Read these words then come back read again same time next year!
TREASURY boss Martin Parkinson said ratings agencies were trying to overcompensate for past mistakes.
''They are becoming mechanistic and excessively simplistic, running the risk of moving from excessive optimism to excessive pessimism every time they look at a country or firm. If you've got a small checklist of indicators and you bang through it, you never really understand the circumstances.''
China was succeeding in slowing its economy without a hard landing. ''I am not worried about it,'' Dr Parkinson said. ''The more we can get them to start to use proper instruments of monetary policy rather than direct lending controls, the better we will all be.''
Europe would almost certainly enter recession next year.

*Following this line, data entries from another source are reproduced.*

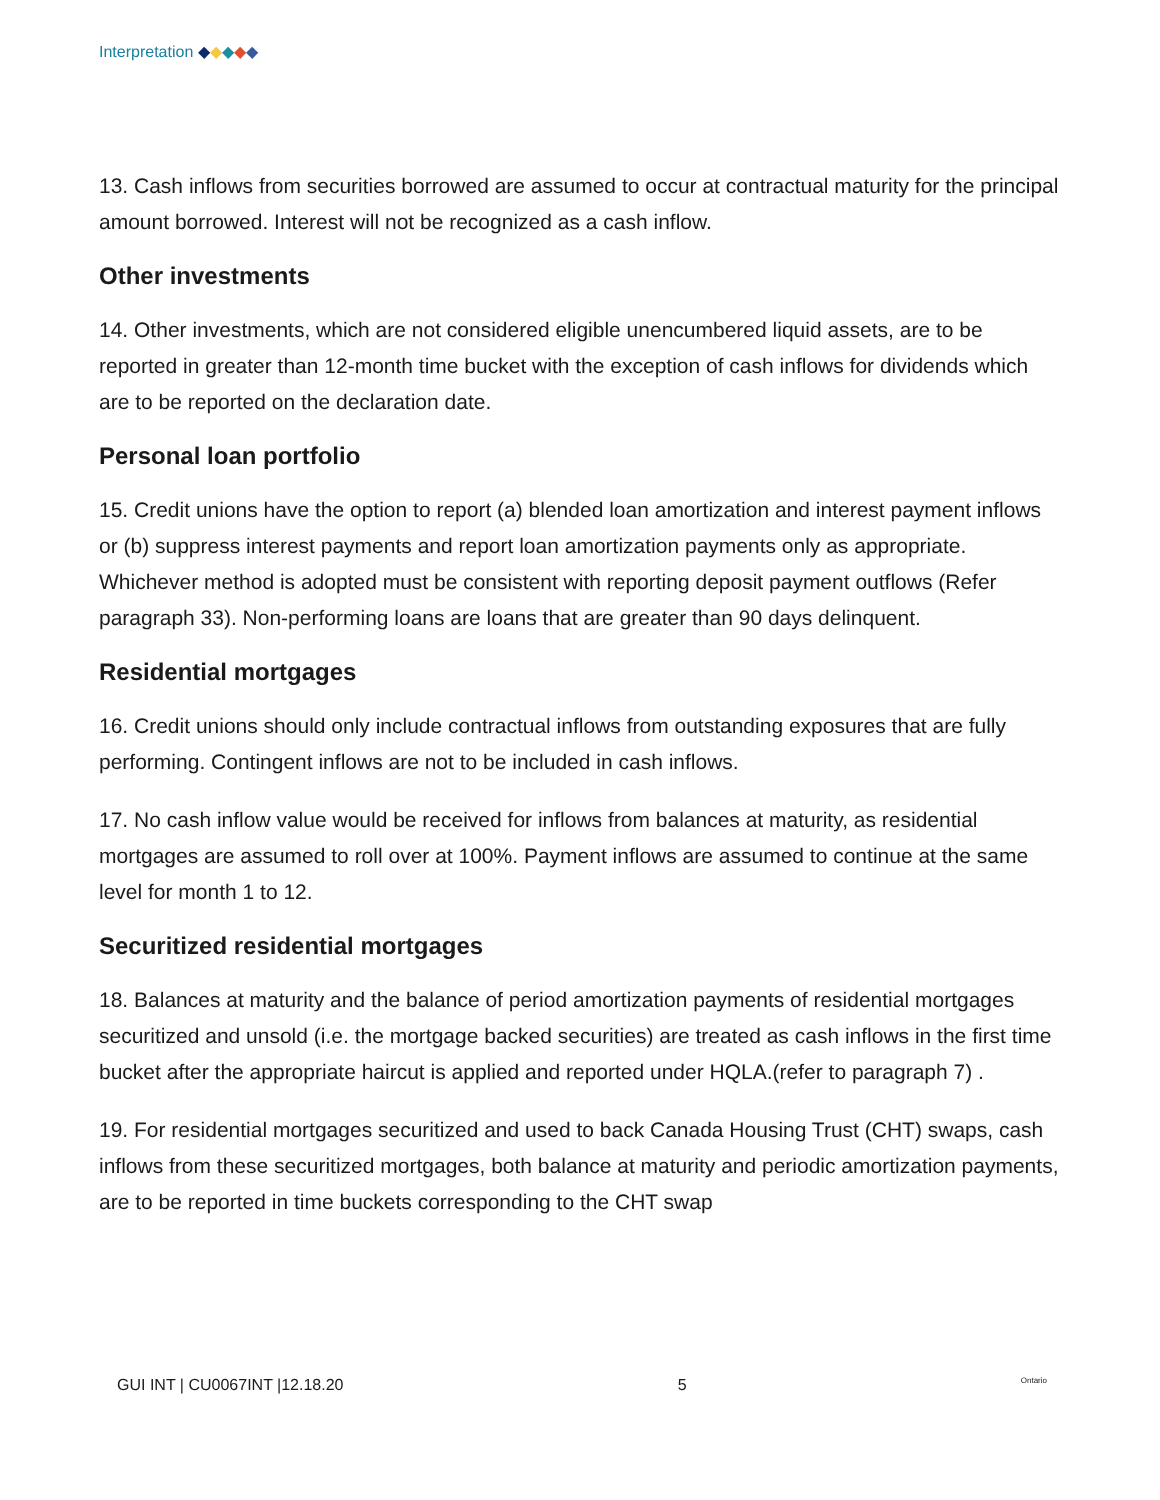Interpretation ◆◆◆◆◆
13. Cash inflows from securities borrowed are assumed to occur at contractual maturity for the principal amount borrowed. Interest will not be recognized as a cash inflow.
Other investments
14. Other investments, which are not considered eligible unencumbered liquid assets, are to be reported in greater than 12-month time bucket with the exception of cash inflows for dividends which are to be reported on the declaration date.
Personal loan portfolio
15. Credit unions have the option to report (a) blended loan amortization and interest payment inflows or (b) suppress interest payments and report loan amortization payments only as appropriate. Whichever method is adopted must be consistent with reporting deposit payment outflows (Refer paragraph 33). Non-performing loans are loans that are greater than 90 days delinquent.
Residential mortgages
16. Credit unions should only include contractual inflows from outstanding exposures that are fully performing. Contingent inflows are not to be included in cash inflows.
17. No cash inflow value would be received for inflows from balances at maturity, as residential mortgages are assumed to roll over at 100%. Payment inflows are assumed to continue at the same level for month 1 to 12.
Securitized residential mortgages
18. Balances at maturity and the balance of period amortization payments of residential mortgages securitized and unsold (i.e. the mortgage backed securities) are treated as cash inflows in the first time bucket after the appropriate haircut is applied and reported under HQLA.(refer to paragraph 7) .
19. For residential mortgages securitized and used to back Canada Housing Trust (CHT) swaps, cash inflows from these securitized mortgages, both balance at maturity and periodic amortization payments, are to be reported in time buckets corresponding to the CHT swap
GUI INT | CU0067INT |12.18.20 5 Ontario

The only question was about how deep it would be and how long it would last.
''Our assessment is that if everything goes well, the recession could be shallow and over soon,'' he said. ''If it doesn't, it could be protracted indeed.''
Greece in particular was in a vicious circle. Every time it reassessed its economic situation, it revised down growth and wound back its budget, pushing down economic growth further. Its economy was now expected to sink 8 per cent over two years and the budget would need to shrink almost 25 per cent over three years.
Fortunes in the US appear to have turned, but the failure of the congressional committee to find budget savings has triggered automatic spending cuts that are likely to cut US GDP by up to 0.75 percentage points in 2013, ''a potentially significant shock to what was still likely to be only a still modest recovery''.